Official Page of Caitlin Clark
What I Do
At its best, chocolate is one of the world’s great luxuries. Its complexity, terroir, and flavor possibilities rival wine (or any other delicacy). Sadly, chocolate is not often found at its best, and much of the world still thinks of chocolate as a grocery-store commodity that can be had for a few cents.
Fortunately, interest in high-quality, fine-flavor chocolate is growing. I want to work to make the best chocolate possible, not only for consumers but for the sake of the farmers and producers who deserve to be fairly compensated for the risks they take by focusing on flavor in a world more obsessed with output.

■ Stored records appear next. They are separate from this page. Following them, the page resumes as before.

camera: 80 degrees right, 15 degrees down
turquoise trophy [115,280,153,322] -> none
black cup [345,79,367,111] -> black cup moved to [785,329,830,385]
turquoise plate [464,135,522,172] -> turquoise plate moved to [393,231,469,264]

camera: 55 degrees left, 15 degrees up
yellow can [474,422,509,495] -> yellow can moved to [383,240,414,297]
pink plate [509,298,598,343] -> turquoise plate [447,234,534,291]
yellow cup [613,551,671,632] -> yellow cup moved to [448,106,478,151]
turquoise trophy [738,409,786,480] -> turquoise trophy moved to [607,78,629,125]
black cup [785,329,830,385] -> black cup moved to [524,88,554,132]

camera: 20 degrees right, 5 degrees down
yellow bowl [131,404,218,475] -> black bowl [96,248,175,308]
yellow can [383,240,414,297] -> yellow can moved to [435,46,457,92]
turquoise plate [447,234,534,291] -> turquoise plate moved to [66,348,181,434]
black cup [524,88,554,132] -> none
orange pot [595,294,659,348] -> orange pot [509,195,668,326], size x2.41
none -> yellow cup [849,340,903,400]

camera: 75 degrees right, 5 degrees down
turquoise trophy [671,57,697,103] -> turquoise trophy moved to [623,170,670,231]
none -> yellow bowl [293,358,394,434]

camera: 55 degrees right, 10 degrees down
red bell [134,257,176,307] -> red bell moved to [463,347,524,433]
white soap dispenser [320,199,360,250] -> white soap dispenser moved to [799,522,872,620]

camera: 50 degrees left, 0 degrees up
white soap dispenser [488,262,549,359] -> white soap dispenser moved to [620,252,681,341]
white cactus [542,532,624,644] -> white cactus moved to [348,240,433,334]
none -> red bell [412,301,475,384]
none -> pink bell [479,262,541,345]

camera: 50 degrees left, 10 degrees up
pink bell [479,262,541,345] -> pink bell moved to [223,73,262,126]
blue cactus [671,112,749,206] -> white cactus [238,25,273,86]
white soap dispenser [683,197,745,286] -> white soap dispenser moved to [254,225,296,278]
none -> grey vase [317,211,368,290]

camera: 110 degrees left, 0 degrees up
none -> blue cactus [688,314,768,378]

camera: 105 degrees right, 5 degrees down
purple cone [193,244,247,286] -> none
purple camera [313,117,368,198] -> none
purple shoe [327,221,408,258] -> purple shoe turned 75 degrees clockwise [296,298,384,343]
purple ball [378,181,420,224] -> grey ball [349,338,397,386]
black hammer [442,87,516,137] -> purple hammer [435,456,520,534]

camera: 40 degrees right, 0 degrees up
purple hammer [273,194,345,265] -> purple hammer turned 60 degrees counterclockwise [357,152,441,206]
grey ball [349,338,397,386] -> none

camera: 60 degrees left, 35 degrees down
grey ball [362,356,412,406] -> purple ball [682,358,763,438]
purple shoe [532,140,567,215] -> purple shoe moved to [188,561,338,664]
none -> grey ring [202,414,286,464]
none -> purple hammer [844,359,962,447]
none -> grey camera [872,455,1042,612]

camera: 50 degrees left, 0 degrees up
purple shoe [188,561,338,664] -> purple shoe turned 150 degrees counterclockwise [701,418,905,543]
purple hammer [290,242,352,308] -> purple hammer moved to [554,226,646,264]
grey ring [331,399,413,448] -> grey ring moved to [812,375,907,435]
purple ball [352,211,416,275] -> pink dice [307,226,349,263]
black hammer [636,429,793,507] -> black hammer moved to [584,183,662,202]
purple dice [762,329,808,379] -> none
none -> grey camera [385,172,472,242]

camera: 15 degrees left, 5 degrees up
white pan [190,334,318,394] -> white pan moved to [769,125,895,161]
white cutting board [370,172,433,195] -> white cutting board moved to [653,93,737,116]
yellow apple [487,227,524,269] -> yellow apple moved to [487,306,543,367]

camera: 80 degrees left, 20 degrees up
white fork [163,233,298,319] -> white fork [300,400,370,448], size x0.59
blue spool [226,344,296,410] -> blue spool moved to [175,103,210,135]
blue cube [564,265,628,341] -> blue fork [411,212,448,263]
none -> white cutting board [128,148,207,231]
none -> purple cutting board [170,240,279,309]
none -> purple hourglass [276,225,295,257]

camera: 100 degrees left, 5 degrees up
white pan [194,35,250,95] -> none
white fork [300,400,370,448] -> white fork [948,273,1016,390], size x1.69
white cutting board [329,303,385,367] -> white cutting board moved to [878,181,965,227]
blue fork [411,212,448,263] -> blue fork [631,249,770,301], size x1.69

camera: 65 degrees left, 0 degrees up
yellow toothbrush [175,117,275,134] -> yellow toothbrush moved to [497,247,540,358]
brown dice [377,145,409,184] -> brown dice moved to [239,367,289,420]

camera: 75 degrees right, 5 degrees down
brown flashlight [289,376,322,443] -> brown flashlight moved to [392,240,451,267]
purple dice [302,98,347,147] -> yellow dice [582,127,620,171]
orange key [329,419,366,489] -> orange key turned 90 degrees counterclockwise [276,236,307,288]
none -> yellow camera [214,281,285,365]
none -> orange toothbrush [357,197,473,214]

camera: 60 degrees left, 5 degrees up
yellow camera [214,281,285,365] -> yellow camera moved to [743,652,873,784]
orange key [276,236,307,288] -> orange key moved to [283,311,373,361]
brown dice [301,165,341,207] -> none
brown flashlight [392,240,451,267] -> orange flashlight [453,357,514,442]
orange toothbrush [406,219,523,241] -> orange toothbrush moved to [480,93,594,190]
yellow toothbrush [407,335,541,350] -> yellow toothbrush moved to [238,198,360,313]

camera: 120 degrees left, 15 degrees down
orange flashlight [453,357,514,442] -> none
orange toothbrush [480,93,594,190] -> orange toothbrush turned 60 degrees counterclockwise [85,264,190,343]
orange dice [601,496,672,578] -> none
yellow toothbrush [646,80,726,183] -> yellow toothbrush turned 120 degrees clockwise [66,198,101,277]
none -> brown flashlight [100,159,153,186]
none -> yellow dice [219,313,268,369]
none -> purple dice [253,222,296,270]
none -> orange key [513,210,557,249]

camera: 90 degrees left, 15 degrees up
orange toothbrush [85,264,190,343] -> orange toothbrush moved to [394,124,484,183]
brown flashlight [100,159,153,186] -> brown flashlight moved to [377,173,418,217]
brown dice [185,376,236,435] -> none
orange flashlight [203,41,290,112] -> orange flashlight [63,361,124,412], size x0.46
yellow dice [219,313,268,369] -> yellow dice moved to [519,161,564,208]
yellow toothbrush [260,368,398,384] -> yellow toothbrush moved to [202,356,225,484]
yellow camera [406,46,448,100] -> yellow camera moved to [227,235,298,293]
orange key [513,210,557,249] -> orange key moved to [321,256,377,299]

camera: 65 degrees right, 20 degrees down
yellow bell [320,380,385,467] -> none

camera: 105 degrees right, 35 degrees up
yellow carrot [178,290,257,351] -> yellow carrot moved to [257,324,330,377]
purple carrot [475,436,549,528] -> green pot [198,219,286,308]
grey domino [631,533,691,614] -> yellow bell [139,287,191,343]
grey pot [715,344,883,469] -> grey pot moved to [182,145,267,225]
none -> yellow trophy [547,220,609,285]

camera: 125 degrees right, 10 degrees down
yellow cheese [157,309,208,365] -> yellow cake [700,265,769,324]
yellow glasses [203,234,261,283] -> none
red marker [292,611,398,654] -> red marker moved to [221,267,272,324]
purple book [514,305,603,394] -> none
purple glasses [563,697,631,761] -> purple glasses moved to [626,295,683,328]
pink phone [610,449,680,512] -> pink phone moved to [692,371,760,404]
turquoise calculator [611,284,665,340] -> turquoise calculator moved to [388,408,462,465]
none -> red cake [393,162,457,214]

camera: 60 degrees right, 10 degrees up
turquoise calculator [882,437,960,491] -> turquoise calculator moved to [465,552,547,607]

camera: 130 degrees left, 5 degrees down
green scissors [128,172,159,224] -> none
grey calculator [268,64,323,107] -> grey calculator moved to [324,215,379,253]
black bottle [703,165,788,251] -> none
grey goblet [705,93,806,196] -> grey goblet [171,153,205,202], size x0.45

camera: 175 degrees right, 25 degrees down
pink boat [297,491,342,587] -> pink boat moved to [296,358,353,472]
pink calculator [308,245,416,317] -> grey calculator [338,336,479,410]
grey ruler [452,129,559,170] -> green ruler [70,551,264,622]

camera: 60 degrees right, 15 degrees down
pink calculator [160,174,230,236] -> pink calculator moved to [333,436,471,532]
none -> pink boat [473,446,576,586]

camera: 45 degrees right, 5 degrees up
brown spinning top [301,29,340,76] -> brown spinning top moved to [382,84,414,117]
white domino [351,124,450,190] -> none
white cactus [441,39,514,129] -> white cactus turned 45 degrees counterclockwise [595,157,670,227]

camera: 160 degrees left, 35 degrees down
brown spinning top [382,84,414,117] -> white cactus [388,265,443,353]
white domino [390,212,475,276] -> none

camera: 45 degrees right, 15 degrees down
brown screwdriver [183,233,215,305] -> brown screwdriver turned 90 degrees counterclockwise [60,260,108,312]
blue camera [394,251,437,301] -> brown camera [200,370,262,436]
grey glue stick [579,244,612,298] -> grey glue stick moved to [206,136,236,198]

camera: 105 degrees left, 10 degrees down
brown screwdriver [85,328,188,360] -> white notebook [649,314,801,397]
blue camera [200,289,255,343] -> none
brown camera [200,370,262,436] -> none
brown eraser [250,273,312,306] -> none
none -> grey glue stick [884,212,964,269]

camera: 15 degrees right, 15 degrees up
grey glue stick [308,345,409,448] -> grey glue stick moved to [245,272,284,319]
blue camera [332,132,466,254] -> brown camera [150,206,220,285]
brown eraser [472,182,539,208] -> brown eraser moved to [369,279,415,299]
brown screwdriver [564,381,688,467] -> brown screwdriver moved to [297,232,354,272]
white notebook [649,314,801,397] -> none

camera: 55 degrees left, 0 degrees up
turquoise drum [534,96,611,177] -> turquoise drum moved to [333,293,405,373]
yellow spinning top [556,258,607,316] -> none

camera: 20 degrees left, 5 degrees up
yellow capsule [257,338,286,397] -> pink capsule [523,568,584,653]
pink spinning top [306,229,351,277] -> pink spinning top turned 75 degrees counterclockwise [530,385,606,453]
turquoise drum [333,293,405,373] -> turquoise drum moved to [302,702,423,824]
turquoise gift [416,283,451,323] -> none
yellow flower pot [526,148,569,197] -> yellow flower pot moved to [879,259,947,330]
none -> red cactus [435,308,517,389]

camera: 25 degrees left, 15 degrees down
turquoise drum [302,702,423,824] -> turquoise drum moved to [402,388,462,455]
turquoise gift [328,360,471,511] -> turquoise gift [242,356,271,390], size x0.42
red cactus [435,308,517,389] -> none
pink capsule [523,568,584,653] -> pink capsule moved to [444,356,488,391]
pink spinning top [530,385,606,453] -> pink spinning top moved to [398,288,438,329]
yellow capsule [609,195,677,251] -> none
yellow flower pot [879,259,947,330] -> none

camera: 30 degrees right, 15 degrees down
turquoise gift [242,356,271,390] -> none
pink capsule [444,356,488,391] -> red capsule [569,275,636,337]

Although my lab work and research includes other areas of food science (I also work with cannabinoids and food fermentation), it is chocolate that interests me the most. But I don’t (only) study it so that I have an excuse to eat it every day! I think an emphasis on flavor pathways is the solution to some of the ills that plague the industry. I can’t solve all those problems on my own, but I do believe that if consumers prioritized flavor, some of those problems would solve themselves.
After working as a linguist in Spain for several years, I returned to my home state of Colorado to pursue graduate work in food science and fermentation. I quickly became enamored with the intricacies of cacao fermentation and processing. Having sought out opportunities to advance my knowledge of flavor chemistry and fermentation microbiology, I plan to combine these interests in my research.
My Masters research has investigated how to manipulate chocolate flavor during the melanging step. My PhD work has included a research project involving protein breakdown during the fermentation stage of cacao fermentation and it will conclude with a project studying the effect of cannabinoid compounds on gut membrane permeability.
In addition to research, I cook Moroccan food, bellydance, and take far too many pictures of my pet rabbit Benny.